Reuters écrit «L'isolationnisme américain fait naître des doutes quant au statut du dollar en tant que monnaie de réserve mondiale». L'«isolationnisme américain», en l'occurrence, est un simple euphémisme pour désigner «la politique du Président américain actuel». L'un des principaux médias de masse de la planète parle des risques pour la monnaie américaine en utilisant les mêmes termes que les représentants russes officiels, qui indiquent que l'usage du statut du dollar en tant qu'arme politique sapera inéluctablement ce statut particulier. Si même le très mesuré gouvernement allemand, via son ministre des Affaires étrangères Heiko Maas, évoque déjà la nécessité de créer une infrastructure financière mondiale (y compris des analogues du système SWIFT et du FMI) contournant le système financier américain (et donc le dollar), force est de constater que le processus a démarré.
L'article de Charles Wallace pour le magazine Forbes va encore plus loin, et porte un message intéressant: «Le ministre russe des Affaires étrangères a déclaré que les pays qui étaient confrontés aux sanctions, c'est-à-dire l'Iran, la Turquie et la Russie, pourraient commencer à utiliser leurs propres monnaies pour le commerce international, en insinuant que les jours du dollar en tant que monnaie de réserve internationale étaient comptés. Probablement personne n'en serait plus heureux que Donald Trump.» Trump et ses partisans pensent qu'une telle vision est une bêtise impardonnable. Car une telle configuration entraîne des conséquences difficiles à pallier et très lourdes: il devient défavorable pour les USA de produire autre chose que le dollar, les emplois quittent l'Amérique, alors que les pays-vainqueurs intelligents échangent massivement les dollars obtenus contre les technologies et les ressources importantes. Le cauchemar de Trump et de ses partisans est un scénario où il ne resterait plus de l'économie américaine qu'une grande planche à billets.

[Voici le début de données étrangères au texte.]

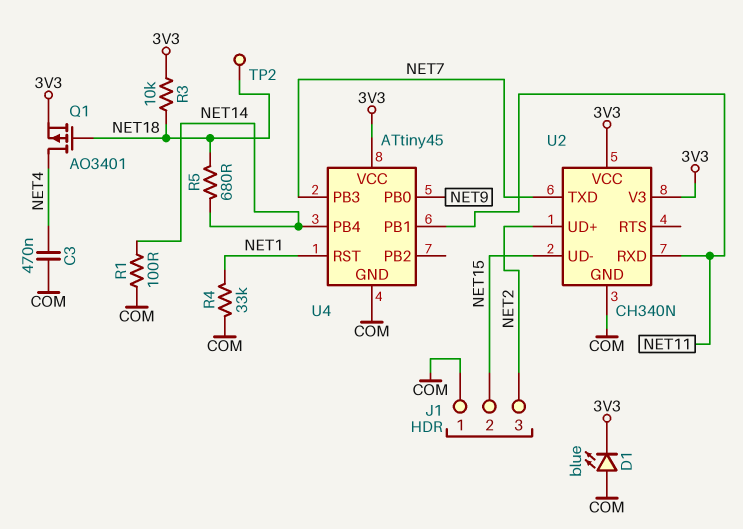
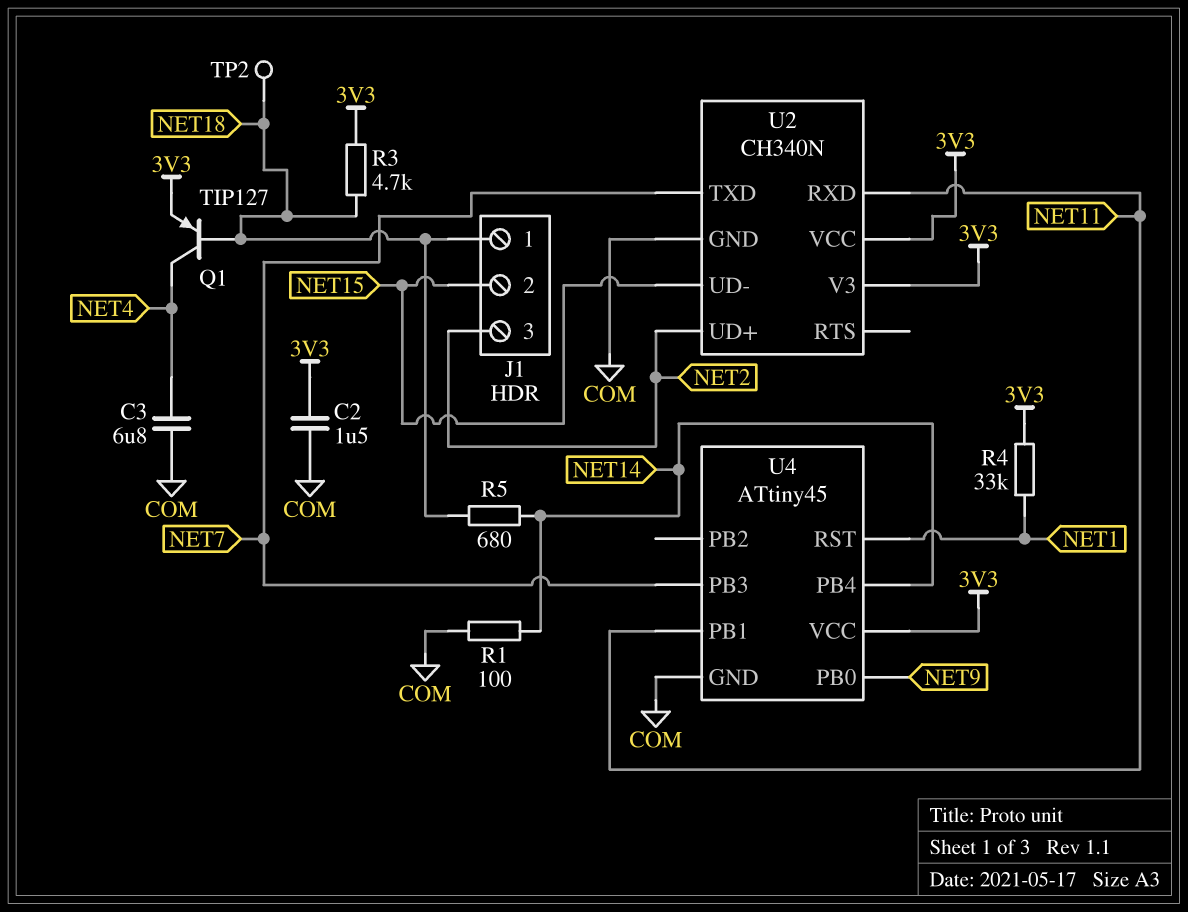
C2: none -> 1.5uF (3V3, COM)
C3: 470nF (COM, NET4) -> 6.8uF (COM, NET4)
D1: LED blue (A COM, K 3V3) -> none
J1 pin 1: COM -> NET18
Q1: PMOS AO3401 (G NET18, D NET4, S 3V3) -> PNP TIP127 (B NET18, C NET4, E 3V3)
R3: 10k (3V3, NET18) -> 4.7k (3V3, NET18)
R4: 33k (COM, NET1) -> 33k (3V3, NET1)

La situation est donc paradoxale. Trump serait en quelque sorte marxiste sans le savoir. Il aurait compris que faire produire la richesse ailleurs est catastrophique à terme pour le capitalisme rentier. Mais il est le fruit de ce capitalisme rentier qu'il combat. Pour changer il a besoin de ceux qui en tirent profit . Et il n'a pas compris que sans le dollar international il ne pourrait rien financer. Comme c'est impossible, il ne peut qu'échouer. C'était déjà la problématique de Louis XVI. Nous aurions tort de ne pas réfléchir à ces visions intéressantes.